Tanzimat Dönemi Romanı ile Servet-i Fünun Dönemi Romanının Aile ve Kadın Bağlamında Yorumlanması

Tanzimat'ta ve Servet-i Fünun Dönemi'nde kadın...

Bu yazımda Tanzimat romanındaki Türk aile tipi, kadın kavramları ile Servet-i Fünun romanı aile tipi ve kadınını karşılaştıracağız. Her edebi dönemde olduğu gibi bu iki dönemde de değişimler, gelişmeler vardır. Tanzimat dönemi, Türk toplumunda her alanda köklü değişikliklerin yaşandığı sancılı bir dönemdir. Türk modernleşmesinin resmen başlaması, bireylerin birey olarak haklarını aramaları, vatan, millet, hürriyet gibi kavramların dillerde ve edebiyatta dolaşması halkı adaptasyon sürecine sokmuştur. Yine bu dönemde Batı’yı takibe yoğunlaşan Türk milleti kendi kültürel mirasını ve Batı’dan gördüklerini sentezleme çabasına girmiştir. Bu dönemde ulaşılmaya çalışılan bir aydın tipi meydana gelmiştir ki romanlarda da bu göze çarpmaktadır. Yazarın toplumdan kopamayacağını ve toplumu yönlendirmede büyük etkisi olduğunu rahatlıkla söyleyebiliriz.

Görücü usulü evliliğin yoğun olduğu bu dönemde yazarlar bu durumun sakıncalarını konu edinen yazılar kaleme almış, toplumu düştüğü bu hatadan kurtarmaya çalışmıştır. Genel manada görücü usulü evliliğin oluşturduğu kaotik ortam okuyucuya aktarılmıştır. Özellikle Ahmet Mithat görücü usulü evliliğe karşıdır. Bu duruma çözümü dinin izin verdiği ölçüde iki tarafın görüşmesi, tanışması olarak sunmuştur. Yine bu dönemde evlilik konusuna yakından bakarsak ideal erkek eğitimli bir kadınla evlenmek ister, öyle bir kadın bulamazsa yabancı bir kadınla evlenir. Bu dönemin romanlarında kadın profili iyi huylu, ağırbaşlı, güzel, itaatkar ve iffetli kadındır. Kadının namus konusu sıkça vurgulanır. Kadın bu dönemde dönemin şartlarının getirisiyle hak arayışındadır.

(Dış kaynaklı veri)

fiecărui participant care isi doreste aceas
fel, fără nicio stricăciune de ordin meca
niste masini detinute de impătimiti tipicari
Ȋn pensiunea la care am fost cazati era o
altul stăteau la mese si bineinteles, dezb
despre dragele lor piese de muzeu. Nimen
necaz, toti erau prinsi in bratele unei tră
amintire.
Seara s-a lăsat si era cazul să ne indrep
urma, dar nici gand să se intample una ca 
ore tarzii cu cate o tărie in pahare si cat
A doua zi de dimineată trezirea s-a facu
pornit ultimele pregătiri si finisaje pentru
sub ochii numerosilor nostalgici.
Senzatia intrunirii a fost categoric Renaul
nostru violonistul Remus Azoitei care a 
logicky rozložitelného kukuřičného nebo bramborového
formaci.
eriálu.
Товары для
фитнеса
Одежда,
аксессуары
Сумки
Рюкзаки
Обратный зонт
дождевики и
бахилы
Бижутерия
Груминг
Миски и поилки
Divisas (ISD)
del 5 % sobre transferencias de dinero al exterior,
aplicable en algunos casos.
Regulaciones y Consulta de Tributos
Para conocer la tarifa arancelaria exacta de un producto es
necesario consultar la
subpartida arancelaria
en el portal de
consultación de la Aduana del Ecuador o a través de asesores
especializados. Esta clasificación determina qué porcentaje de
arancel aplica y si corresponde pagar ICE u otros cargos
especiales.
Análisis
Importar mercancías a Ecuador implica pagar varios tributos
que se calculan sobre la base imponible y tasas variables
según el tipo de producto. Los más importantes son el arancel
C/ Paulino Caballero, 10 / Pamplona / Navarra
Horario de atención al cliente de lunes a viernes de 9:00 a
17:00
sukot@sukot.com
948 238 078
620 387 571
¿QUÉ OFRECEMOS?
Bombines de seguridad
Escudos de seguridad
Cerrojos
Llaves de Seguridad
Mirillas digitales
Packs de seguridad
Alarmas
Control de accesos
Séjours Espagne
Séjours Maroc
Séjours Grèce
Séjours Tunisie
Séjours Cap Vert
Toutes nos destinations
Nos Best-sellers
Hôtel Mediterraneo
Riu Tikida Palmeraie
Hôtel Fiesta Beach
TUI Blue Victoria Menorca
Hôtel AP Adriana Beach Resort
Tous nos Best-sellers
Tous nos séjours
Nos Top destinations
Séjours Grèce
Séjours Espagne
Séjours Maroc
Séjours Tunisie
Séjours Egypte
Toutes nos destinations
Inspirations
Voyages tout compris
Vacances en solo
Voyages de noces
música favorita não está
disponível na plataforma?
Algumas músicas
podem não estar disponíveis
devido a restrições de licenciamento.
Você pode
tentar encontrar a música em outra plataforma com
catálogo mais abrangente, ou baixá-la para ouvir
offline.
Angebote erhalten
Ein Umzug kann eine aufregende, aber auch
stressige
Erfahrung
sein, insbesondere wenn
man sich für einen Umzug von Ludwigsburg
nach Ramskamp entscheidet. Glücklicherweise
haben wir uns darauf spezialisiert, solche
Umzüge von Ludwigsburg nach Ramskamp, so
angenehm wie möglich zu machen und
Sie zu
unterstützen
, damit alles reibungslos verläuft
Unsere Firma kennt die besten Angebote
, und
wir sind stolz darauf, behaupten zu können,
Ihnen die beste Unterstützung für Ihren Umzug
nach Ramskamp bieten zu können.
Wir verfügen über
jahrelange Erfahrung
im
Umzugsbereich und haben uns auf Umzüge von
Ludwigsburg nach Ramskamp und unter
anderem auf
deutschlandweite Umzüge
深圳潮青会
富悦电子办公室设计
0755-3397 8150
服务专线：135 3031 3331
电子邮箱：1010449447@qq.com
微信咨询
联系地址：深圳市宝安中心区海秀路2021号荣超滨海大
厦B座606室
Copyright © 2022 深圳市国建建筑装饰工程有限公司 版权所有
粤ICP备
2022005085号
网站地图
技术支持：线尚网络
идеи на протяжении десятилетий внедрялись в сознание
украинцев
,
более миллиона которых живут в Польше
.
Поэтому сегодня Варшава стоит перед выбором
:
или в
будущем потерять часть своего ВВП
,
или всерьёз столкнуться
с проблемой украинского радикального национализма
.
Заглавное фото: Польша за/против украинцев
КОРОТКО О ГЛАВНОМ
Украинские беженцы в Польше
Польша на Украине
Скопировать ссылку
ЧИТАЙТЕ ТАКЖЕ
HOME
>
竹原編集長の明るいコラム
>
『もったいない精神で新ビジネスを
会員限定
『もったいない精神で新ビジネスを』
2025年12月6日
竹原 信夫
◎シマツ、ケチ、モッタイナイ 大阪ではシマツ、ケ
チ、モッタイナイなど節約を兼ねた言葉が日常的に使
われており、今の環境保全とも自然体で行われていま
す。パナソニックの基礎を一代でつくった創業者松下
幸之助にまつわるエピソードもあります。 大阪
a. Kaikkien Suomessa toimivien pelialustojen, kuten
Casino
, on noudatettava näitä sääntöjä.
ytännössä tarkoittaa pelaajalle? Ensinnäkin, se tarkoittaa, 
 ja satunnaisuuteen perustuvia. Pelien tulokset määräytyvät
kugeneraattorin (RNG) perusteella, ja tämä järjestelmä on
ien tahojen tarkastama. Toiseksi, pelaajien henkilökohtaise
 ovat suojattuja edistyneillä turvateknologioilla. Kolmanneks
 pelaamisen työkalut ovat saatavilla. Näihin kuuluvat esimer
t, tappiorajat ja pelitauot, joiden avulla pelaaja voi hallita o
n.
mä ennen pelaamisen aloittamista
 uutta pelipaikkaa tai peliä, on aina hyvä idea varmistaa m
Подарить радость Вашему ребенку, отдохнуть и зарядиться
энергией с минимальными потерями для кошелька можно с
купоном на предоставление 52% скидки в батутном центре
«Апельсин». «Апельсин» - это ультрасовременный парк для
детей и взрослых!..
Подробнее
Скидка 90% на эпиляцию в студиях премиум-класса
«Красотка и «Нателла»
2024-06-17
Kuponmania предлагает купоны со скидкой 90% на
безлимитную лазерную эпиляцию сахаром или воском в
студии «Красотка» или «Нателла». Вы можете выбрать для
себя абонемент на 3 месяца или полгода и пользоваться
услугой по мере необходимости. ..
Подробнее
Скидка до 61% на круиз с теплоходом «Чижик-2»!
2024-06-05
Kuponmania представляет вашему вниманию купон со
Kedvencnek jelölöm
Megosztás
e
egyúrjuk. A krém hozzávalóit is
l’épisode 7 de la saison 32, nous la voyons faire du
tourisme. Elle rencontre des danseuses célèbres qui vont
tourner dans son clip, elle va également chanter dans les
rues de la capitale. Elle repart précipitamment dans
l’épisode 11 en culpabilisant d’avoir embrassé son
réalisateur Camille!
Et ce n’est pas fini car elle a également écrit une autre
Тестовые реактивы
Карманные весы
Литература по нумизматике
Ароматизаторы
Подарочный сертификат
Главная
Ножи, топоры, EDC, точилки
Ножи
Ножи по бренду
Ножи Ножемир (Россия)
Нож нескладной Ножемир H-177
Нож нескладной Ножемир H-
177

Servet-i Fünun döneminde baskıdan dolayı yazarlar toplumla ilgilenmeyip bireyi ve bireyin psikolojisini ele almıştır. Hem Osmanlı kültürünü ufak hareketlerinde yaşatan hem de Batılı anlamda bir yaşayışa uyum sağlamış, zıt değerlerin birlikte var olduğu bir aile yapısı görmekteyiz. Kadın artık ne istediğini bilir, kendi ayakları üzerinde durur, kendini yetiştirmiştir.  Tanzimat’ta cariye olan ya da erkek tarafından seçilen kadın yerini erkek karşısında iddialı, Avrupai kadın tipine bırakmıştır. Tanzimat’ta kadınların çeşitli sosyal konularda hak arayışında olduklarından bahsetmiştik. Bu dönemde kadının hak arayışı duygusal manadadır. Erkek tarafından anlaşılmak, sevilmek, ilgi görmek ister. Sosyal çevreden uzakta yazılan eserler olduklarından bu tür konularda romanda bir hak arayışı ya da bir gönderme göremeyiz. Genelde salon hayatı yaşayan kadınlar, aileler ya da ahlaki açıdan tökezlemeler yaşayan Türk halkı bu dönem romanlarına konu olmuştur.

Özetleyecek olursak Tanzimat döneminde, gelen yeniliklere uyum sağlamaya çalışan kadın ve aile yaşamı, görücü usulü evliliğin zararları gibi konular işlenmiş kadın erkek tarafından seçilen olarak lanse edilmiştir. Servet-i Fünun dönemine baktığımızda çevreye ayak uyduramayıp ahlaki çöküşler yaşayan aileler, başarısız olunan aşklar romanlarda işlenen bireysel konulardır. Yine bu dönemde kadın; diğer döneme göre daha sağlıklı kararlar alabilen, ne istediğini bilen bir tip olarak karşımıza çıkar.